* [What needs to be done]
Omit the images, then output each of the records below exactly.

* [Source records]
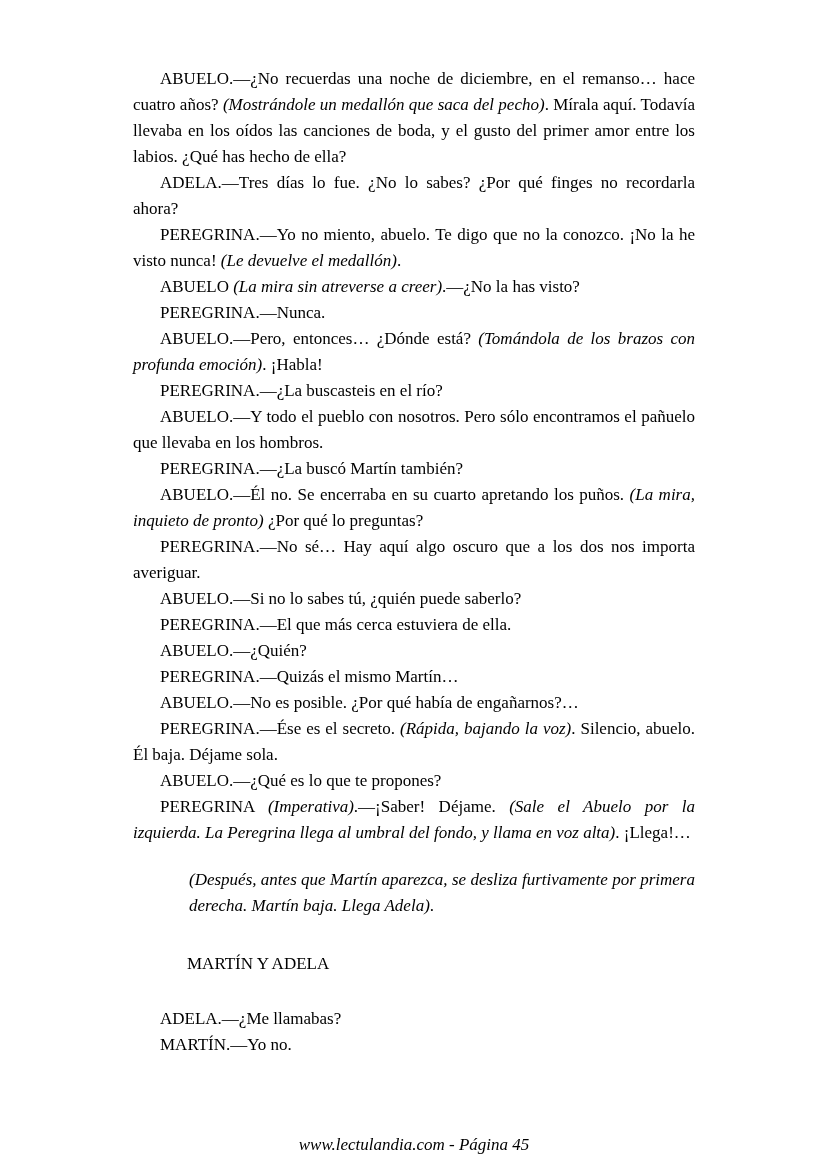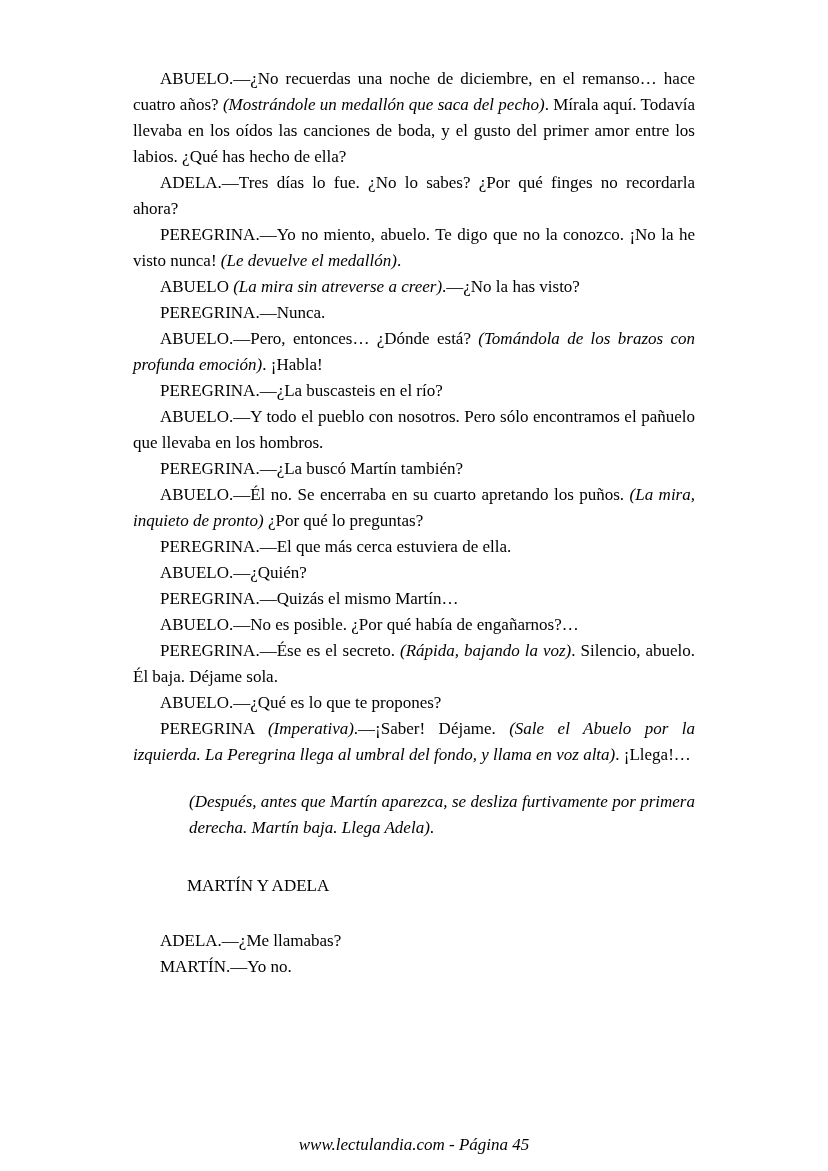--- a/index.html
+++ b/index.html
@@ -55,20 +55,22 @@
       <p class="blk dialogue"><span>ABUELO.—¿No recuerdas una noche de diciembre, en el remanso… hace cuatro años? </span><i>(Mostrándole un medallón que saca del pecho)</i><span>. Mírala aquí. Todavía llevaba en los oídos las canciones de boda, y el gusto del primer amor entre los labios. ¿Qué has hecho de ella?</span></p>
       <p class="blk dialogue"><span>ADELA.—Tres días lo fue. ¿No lo sabes? ¿Por qué finges no recordarla ahora?</span></p>
       <p class="blk dialogue"><span>PEREGRINA.—Yo no miento, abuelo. Te digo que no la conozco. ¡No la he visto nunca! </span><i>(Le devuelve el medallón)</i><span>.</span></p>
       <p class="blk dialogue"><span>ABUELO </span><i>(La mira sin atreverse a creer)</i><span>.—¿No la has visto?</span></p>
       <p class="blk dialogue"><span>PEREGRINA.—Nunca.</span></p>
       <p class="blk dialogue"><span>ABUELO.—Pero, entonces… ¿Dónde está? </span><i>(Tomándola de los brazos con profunda emoción)</i><span>. ¡Habla!</span></p>
       <p class="blk dialogue"><span>PEREGRINA.—¿La buscasteis en el río?</span></p>
       <p class="blk dialogue"><span>ABUELO.—Y todo el pueblo con nosotros. Pero sólo encontramos el pañuelo que llevaba en los hombros.</span></p>
       <p class="blk dialogue"><span>PEREGRINA.—¿La buscó Martín también?</span></p>
       <p class="blk dialogue"><span>ABUELO.—Él no. Se encerraba en su cuarto apretando los puños. </span><i>(La mira, inquieto de pronto)</i><span> ¿Por qué lo preguntas?</span></p>
+      <p class="blk dialogue"><span>PEREGRINA.—No sé… Hay aquí algo oscuro que a los dos nos importa averiguar.</span></p>
+      <p class="blk dialogue"><span>ABUELO.—Si no lo sabes tú, ¿quién puede saberlo?</span></p>
       <p class="blk dialogue"><span>PEREGRINA.—El que más cerca estuviera de ella.</span></p>
       <p class="blk dialogue"><span>ABUELO.—¿Quién?</span></p>
       <p class="blk dialogue"><span>PEREGRINA.—Quizás el mismo Martín…</span></p>
       <p class="blk dialogue"><span>ABUELO.—No es posible. ¿Por qué había de engañarnos?…</span></p>
       <p class="blk dialogue"><span>PEREGRINA.—Ése es el secreto. </span><i>(Rápida, bajando la voz)</i><span>. Silencio, abuelo. Él baja. Déjame sola.</span></p>
       <p class="blk dialogue"><span>ABUELO.—¿Qué es lo que te propones?</span></p>
       <p class="blk dialogue"><span>PEREGRINA </span><i>(Imperativa)</i><span>.—¡Saber! Déjame. </span><i>(Sale el Abuelo por la izquierda. La Peregrina llega al umbral del fondo, y llama en voz alta)</i><span>. ¡Llega!…</span></p>
       <p class="blk stage"><i>(Después, antes que Martín aparezca, se desliza furtivamente por primera derecha. Martín baja. Llega Adela)</i><span>.</span></p>
       <p class="blk heading"><span>MARTÍN Y ADELA</span></p>
       <p class="blk dialogue"><span>ADELA.—¿Me llamabas?</span></p>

* [Solution to the exercise]
--- a/index.html
+++ b/index.html
@@ -55,20 +55,22 @@
       <p class="blk dialogue"><span>ABUELO.—¿No recuerdas una noche de diciembre, en el remanso… hace cuatro años? </span><i>(Mostrándole un medallón que saca del pecho)</i><span>. Mírala aquí. Todavía llevaba en los oídos las canciones de boda, y el gusto del primer amor entre los labios. ¿Qué has hecho de ella?</span></p>
       <p class="blk dialogue"><span>ADELA.—Tres días lo fue. ¿No lo sabes? ¿Por qué finges no recordarla ahora?</span></p>
       <p class="blk dialogue"><span>PEREGRINA.—Yo no miento, abuelo. Te digo que no la conozco. ¡No la he visto nunca! </span><i>(Le devuelve el medallón)</i><span>.</span></p>
       <p class="blk dialogue"><span>ABUELO </span><i>(La mira sin atreverse a creer)</i><span>.—¿No la has visto?</span></p>
       <p class="blk dialogue"><span>PEREGRINA.—Nunca.</span></p>
       <p class="blk dialogue"><span>ABUELO.—Pero, entonces… ¿Dónde está? </span><i>(Tomándola de los brazos con profunda emoción)</i><span>. ¡Habla!</span></p>
       <p class="blk dialogue"><span>PEREGRINA.—¿La buscasteis en el río?</span></p>
       <p class="blk dialogue"><span>ABUELO.—Y todo el pueblo con nosotros. Pero sólo encontramos el pañuelo que llevaba en los hombros.</span></p>
       <p class="blk dialogue"><span>PEREGRINA.—¿La buscó Martín también?</span></p>
       <p class="blk dialogue"><span>ABUELO.—Él no. Se encerraba en su cuarto apretando los puños. </span><i>(La mira, inquieto de pronto)</i><span> ¿Por qué lo preguntas?</span></p>
+      <p class="blk dialogue"><span>PEREGRINA.—No sé… Hay aquí algo oscuro que a los dos nos importa averiguar.</span></p>
+      <p class="blk dialogue"><span>ABUELO.—Si no lo sabes tú, ¿quién puede saberlo?</span></p>
       <p class="blk dialogue"><span>PEREGRINA.—El que más cerca estuviera de ella.</span></p>
       <p class="blk dialogue"><span>ABUELO.—¿Quién?</span></p>
       <p class="blk dialogue"><span>PEREGRINA.—Quizás el mismo Martín…</span></p>
       <p class="blk dialogue"><span>ABUELO.—No es posible. ¿Por qué había de engañarnos?…</span></p>
       <p class="blk dialogue"><span>PEREGRINA.—Ése es el secreto. </span><i>(Rápida, bajando la voz)</i><span>. Silencio, abuelo. Él baja. Déjame sola.</span></p>
       <p class="blk dialogue"><span>ABUELO.—¿Qué es lo que te propones?</span></p>
       <p class="blk dialogue"><span>PEREGRINA </span><i>(Imperativa)</i><span>.—¡Saber! Déjame. </span><i>(Sale el Abuelo por la izquierda. La Peregrina llega al umbral del fondo, y llama en voz alta)</i><span>. ¡Llega!…</span></p>
       <p class="blk stage"><i>(Después, antes que Martín aparezca, se desliza furtivamente por primera derecha. Martín baja. Llega Adela)</i><span>.</span></p>
       <p class="blk heading"><span>MARTÍN Y ADELA</span></p>
       <p class="blk dialogue"><span>ADELA.—¿Me llamabas?</span></p>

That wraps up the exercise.